The toxin has numerous clinical applications such as relieving facial spasms, strabismus and treating muscle hyperactivity. The toxin acts by blocking release of acetylcholine and norepinephrine (neurotransmitters).
It is hypothesized that this neurotransmitter release inhibition could inhibit neuromuscular contraction of blood vessels that supply the tumor. This could eventually pave way for enhanced tumor perfusion, allowing effective delivery of cytotoxic drugs and oxygen (improves tumor response to radiotherapy) supplied to the tumor.
To verify the above hypothesis, Dr. Bernard Gallez and his research team injected Botulinum neurotoxin (Type A) into mouse tumors. As expected, the vascular architecture of the tumor opened, destroying the previously resistant cancer cells. The study is the first of its kind to test the use of Botox as an adjuvant in the effective treatment of resistant tumors.
In addition, pre-treatment with Botox delayed further growth of the tumor and promoted apoptosis, that could enhance the clinical outcome of cancer treatment. Based on further research in the same direction, it might even be possible to overcome drug resistance or reduce standard radiotherapy and chemotherapy dosages, thereby eliminating the associated side effects.

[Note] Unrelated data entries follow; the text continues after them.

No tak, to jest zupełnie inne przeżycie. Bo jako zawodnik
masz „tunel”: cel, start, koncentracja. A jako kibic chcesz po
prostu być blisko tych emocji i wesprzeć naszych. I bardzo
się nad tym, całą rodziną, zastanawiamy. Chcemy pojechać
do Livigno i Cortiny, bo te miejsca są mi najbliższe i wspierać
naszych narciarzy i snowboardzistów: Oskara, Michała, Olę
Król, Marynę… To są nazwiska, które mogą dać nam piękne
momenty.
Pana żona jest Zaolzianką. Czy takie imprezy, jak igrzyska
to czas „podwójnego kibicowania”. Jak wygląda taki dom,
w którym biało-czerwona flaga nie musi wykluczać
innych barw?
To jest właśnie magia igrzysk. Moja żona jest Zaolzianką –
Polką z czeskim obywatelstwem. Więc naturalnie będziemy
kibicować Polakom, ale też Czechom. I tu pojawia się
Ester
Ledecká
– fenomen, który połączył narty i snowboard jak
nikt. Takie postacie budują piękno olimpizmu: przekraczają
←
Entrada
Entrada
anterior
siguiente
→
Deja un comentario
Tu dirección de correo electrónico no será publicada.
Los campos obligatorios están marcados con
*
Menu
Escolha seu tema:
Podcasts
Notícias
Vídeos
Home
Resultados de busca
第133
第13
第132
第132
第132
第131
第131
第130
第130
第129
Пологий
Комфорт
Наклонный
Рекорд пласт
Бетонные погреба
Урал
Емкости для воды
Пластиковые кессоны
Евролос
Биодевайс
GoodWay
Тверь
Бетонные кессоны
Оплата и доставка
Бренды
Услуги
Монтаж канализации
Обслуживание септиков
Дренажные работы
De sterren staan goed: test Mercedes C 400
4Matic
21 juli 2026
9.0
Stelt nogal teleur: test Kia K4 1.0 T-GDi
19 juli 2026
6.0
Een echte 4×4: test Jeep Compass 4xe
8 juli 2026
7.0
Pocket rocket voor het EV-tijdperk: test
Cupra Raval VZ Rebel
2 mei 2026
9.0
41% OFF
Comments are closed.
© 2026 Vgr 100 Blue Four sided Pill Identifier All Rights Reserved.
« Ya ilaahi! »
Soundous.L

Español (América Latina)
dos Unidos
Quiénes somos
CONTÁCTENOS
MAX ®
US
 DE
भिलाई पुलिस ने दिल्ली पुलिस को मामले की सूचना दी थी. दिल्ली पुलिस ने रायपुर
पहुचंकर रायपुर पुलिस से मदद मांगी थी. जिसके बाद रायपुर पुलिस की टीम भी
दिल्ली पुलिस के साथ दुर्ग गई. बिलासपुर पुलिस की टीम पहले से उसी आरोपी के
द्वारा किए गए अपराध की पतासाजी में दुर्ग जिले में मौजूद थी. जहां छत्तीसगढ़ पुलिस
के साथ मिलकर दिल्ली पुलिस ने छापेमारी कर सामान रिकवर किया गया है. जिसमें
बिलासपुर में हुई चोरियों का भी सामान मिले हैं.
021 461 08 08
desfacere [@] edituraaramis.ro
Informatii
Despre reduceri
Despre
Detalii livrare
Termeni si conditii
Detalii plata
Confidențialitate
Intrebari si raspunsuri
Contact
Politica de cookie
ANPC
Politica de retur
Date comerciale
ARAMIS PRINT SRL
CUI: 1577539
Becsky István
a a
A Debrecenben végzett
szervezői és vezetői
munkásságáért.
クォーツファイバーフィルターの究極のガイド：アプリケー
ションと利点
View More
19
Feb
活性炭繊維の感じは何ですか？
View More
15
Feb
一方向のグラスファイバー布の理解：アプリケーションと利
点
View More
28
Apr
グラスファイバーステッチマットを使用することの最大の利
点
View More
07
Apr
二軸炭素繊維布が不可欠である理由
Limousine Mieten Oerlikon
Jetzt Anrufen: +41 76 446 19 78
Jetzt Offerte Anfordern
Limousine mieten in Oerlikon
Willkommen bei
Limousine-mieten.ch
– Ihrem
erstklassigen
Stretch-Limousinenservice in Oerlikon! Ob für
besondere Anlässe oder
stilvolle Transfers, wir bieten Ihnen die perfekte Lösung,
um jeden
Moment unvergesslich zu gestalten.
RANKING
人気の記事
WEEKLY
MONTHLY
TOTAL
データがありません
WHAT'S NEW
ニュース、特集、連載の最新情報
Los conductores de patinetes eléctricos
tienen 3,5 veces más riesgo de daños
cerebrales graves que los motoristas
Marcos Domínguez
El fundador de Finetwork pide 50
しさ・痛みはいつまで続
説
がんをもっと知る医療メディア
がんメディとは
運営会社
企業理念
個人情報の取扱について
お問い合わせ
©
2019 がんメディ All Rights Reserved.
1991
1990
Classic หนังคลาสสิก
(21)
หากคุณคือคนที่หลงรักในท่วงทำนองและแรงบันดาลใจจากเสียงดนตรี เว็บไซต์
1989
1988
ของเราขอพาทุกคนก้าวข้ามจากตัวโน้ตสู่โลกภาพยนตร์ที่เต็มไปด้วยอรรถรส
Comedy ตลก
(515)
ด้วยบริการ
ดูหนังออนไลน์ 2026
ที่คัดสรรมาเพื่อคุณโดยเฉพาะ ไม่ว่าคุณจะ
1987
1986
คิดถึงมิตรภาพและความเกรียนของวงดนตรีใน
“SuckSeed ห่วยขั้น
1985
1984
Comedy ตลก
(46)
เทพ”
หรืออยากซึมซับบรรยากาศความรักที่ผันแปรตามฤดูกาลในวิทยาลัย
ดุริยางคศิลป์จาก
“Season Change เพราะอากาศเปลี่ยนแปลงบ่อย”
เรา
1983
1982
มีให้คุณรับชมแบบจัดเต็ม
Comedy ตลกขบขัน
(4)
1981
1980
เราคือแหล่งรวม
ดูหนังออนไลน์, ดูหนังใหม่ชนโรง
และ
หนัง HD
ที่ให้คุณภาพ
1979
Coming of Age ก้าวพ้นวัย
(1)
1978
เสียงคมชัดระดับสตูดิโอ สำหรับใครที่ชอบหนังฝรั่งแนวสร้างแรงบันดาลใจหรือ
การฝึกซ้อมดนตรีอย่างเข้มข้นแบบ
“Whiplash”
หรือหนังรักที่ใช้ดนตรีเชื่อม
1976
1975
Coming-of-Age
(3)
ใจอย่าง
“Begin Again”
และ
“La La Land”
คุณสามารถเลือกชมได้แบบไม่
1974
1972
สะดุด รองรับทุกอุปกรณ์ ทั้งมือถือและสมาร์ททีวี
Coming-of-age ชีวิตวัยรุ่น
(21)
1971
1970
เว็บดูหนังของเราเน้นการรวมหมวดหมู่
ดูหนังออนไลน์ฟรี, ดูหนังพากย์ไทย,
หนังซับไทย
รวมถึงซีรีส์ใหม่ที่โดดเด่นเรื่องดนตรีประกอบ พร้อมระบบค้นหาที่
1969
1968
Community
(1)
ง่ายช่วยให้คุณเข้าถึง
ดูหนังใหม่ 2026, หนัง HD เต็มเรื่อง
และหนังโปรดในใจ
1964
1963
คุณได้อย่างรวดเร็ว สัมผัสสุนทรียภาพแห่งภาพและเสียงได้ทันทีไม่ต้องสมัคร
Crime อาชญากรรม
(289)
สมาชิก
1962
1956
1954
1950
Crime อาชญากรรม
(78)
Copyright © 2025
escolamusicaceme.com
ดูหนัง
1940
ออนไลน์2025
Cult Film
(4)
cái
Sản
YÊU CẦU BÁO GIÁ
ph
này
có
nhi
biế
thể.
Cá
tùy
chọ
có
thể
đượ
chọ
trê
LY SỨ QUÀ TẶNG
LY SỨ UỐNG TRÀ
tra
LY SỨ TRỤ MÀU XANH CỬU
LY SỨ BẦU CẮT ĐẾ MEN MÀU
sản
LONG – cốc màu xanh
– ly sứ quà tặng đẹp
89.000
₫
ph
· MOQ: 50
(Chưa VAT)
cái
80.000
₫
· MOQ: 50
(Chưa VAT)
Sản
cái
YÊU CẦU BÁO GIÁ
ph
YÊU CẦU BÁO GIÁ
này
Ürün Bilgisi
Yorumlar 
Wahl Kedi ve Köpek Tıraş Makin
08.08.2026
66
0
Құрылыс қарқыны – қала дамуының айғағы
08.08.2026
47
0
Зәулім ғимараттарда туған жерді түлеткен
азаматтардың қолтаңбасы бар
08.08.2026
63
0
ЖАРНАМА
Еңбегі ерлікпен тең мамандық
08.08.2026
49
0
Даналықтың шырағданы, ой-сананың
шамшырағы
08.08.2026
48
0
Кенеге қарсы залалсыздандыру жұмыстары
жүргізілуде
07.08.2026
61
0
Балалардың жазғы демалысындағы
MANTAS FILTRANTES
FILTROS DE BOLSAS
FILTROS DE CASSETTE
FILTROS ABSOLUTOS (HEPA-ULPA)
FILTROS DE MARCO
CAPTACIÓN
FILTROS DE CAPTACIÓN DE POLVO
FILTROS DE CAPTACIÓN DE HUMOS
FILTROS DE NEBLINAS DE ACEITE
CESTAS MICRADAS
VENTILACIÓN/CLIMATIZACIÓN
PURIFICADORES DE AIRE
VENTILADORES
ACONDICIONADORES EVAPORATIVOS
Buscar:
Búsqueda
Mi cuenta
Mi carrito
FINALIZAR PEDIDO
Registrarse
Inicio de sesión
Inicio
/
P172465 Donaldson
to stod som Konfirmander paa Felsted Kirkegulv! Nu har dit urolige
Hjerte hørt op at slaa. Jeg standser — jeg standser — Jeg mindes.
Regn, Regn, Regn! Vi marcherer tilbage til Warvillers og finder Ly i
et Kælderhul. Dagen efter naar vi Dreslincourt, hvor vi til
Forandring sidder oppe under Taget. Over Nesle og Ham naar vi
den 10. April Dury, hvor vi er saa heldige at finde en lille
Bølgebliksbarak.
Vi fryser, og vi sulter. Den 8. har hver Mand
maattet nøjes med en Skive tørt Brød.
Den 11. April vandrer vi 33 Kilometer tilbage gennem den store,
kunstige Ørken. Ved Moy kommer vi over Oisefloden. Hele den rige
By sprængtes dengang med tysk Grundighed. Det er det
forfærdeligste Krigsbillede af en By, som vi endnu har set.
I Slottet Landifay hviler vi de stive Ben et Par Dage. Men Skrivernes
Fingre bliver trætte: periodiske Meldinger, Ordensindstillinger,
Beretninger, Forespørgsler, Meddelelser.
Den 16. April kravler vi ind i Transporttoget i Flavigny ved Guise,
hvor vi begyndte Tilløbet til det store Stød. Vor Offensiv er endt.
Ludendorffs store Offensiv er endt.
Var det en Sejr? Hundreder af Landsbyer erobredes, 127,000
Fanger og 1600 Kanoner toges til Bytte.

Until now, much of cancer treatment has been focused towards starving the tumor of its blood supply. This new approach, targeted at enhanced blood supply for effective delivery of chemotherapeutic agents and radiation represents a new dimension of cancer research.
'Tumor vasculature is targeted by several advanced anti-cancer approaches that may appear contradictory. Anti-angiogenesis and anti-vascular targeting are methods aimed at destroying the vessels that feed tumors, thereby depriving them of oxygen and nutrients. In contrast, pro-vascular approaches increase tumor perfusion and oxygenation temporarily,' concluded Dr. Gallez.